Government approves three billion shekel plan to boost climate tech
Targets set for 2026 include doubling registered patents, startups, and pilot projects carried out on state infrastructure
Sue Surkes is The Times of Israel's environment reporter.
The government on Sunday approved an NIS three billion ($870 million) plan to boost climate innovation.
The move follows the completion of a detailed report (Hebrew) by an inter-ministerial team, led by the directors of the Science and Technology, Environmental Protection, and Energy ministries, and the director general of the Innovation Authority.
Prime Minister Naftali Bennett has often said that developing technology to mitigate and adapt to climate change is the best way that Israel can contribute globally to the climate battle.
Underlining the need for government support, Science and Innovation Minister Orit Farkash-Hacohen said that Israeli tech sector today focuses mainly on communications, finance, and cyber, and less on climate tech — an umbrella term that includes technologies for clean energy, transportation, water treatment, food manufacturing, waste reduction, and supply chain improvements.
In December, PLANETech, an Israeli nonprofit innovation community focused on climate change technologies, reported that Israeli climate tech companies had attracted more than $2.2 billion in investments over the course of 2021, 57 percent more than in 2020.

| Task details |
Please reproduce the article on the government's climate tech plan word for word, in full.

| Given records |

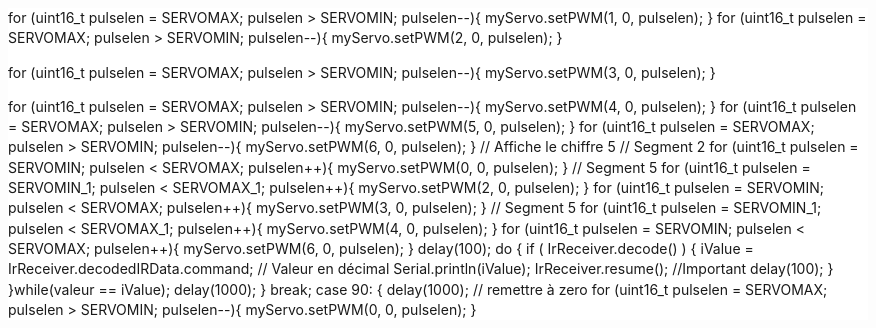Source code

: for (uint16_t pulselen = SERVOMAX; pulselen > SERVOMIN; pulselen--){
 myServo.setPWM(1, 0, pulselen);
}
for (uint16_t pulselen = SERVOMAX; pulselen > SERVOMIN; pulselen--){
 myServo.setPWM(2, 0, pulselen);
}

for (uint16_t pulselen = SERVOMAX; pulselen > SERVOMIN; pulselen--){
 myServo.setPWM(3, 0, pulselen);
}

for (uint16_t pulselen = SERVOMAX; pulselen > SERVOMIN; pulselen--){
 myServo.setPWM(4, 0, pulselen);
}
for (uint16_t pulselen = SERVOMAX; pulselen > SERVOMIN; pulselen--){
 myServo.setPWM(5, 0, pulselen);
}
for (uint16_t pulselen = SERVOMAX; pulselen > SERVOMIN; pulselen--){
 myServo.setPWM(6, 0, pulselen);
}
// Affiche le chiffre 5
// Segment 2
 for (uint16_t pulselen = SERVOMIN; pulselen < SERVOMAX; pulselen++){
 myServo.setPWM(0, 0, pulselen);
}
 // Segment 5
 for (uint16_t pulselen = SERVOMIN_1; pulselen < SERVOMAX_1; pulselen++){
 myServo.setPWM(2, 0, pulselen);
}
 for (uint16_t pulselen = SERVOMIN; pulselen < SERVOMAX; pulselen++){
 myServo.setPWM(3, 0, pulselen);
}
 // Segment 5
 for (uint16_t pulselen = SERVOMIN_1; pulselen < SERVOMAX_1; pulselen++){
 myServo.setPWM(4, 0, pulselen);
}
 for (uint16_t pulselen = SERVOMIN; pulselen < SERVOMAX; pulselen++){
 myServo.setPWM(6, 0, pulselen);
}
 delay(100);
do {
   if ( IrReceiver.decode() ) {
   iValue = IrReceiver.decodedIRData.command; // Valeur en décimal
   Serial.println(iValue);
   IrReceiver.resume(); //Important
   delay(100);
 }
 }while(valeur == iValue);
 delay(1000);
}
   break;
           case 90:
   {
delay(1000);
// remettre à zero
for (uint16_t pulselen = SERVOMAX; pulselen > SERVOMIN; pulselen--){
 myServo.setPWM(0, 0, pulselen);
}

| Task result |
Government approves three billion shekel plan to boost climate tech
Targets set for 2026 include doubling registered patents, startups, and pilot projects carried out on state infrastructure
Sue Surkes is The Times of Israel's environment reporter.
The government on Sunday approved an NIS three billion ($870 million) plan to boost climate innovation.
The move follows the completion of a detailed report (Hebrew) by an inter-ministerial team, led by the directors of the Science and Technology, Environmental Protection, and Energy ministries, and the director general of the Innovation Authority.
Prime Minister Naftali Bennett has often said that developing technology to mitigate and adapt to climate change is the best way that Israel can contribute globally to the climate battle.
Underlining the need for government support, Science and Innovation Minister Orit Farkash-Hacohen said that Israeli tech sector today focuses mainly on communications, finance, and cyber, and less on climate tech — an umbrella term that includes technologies for clean energy, transportation, water treatment, food manufacturing, waste reduction, and supply chain improvements.
In December, PLANETech, an Israeli nonprofit innovation community focused on climate change technologies, reported that Israeli climate tech companies had attracted more than $2.2 billion in investments over the course of 2021, 57 percent more than in 2020.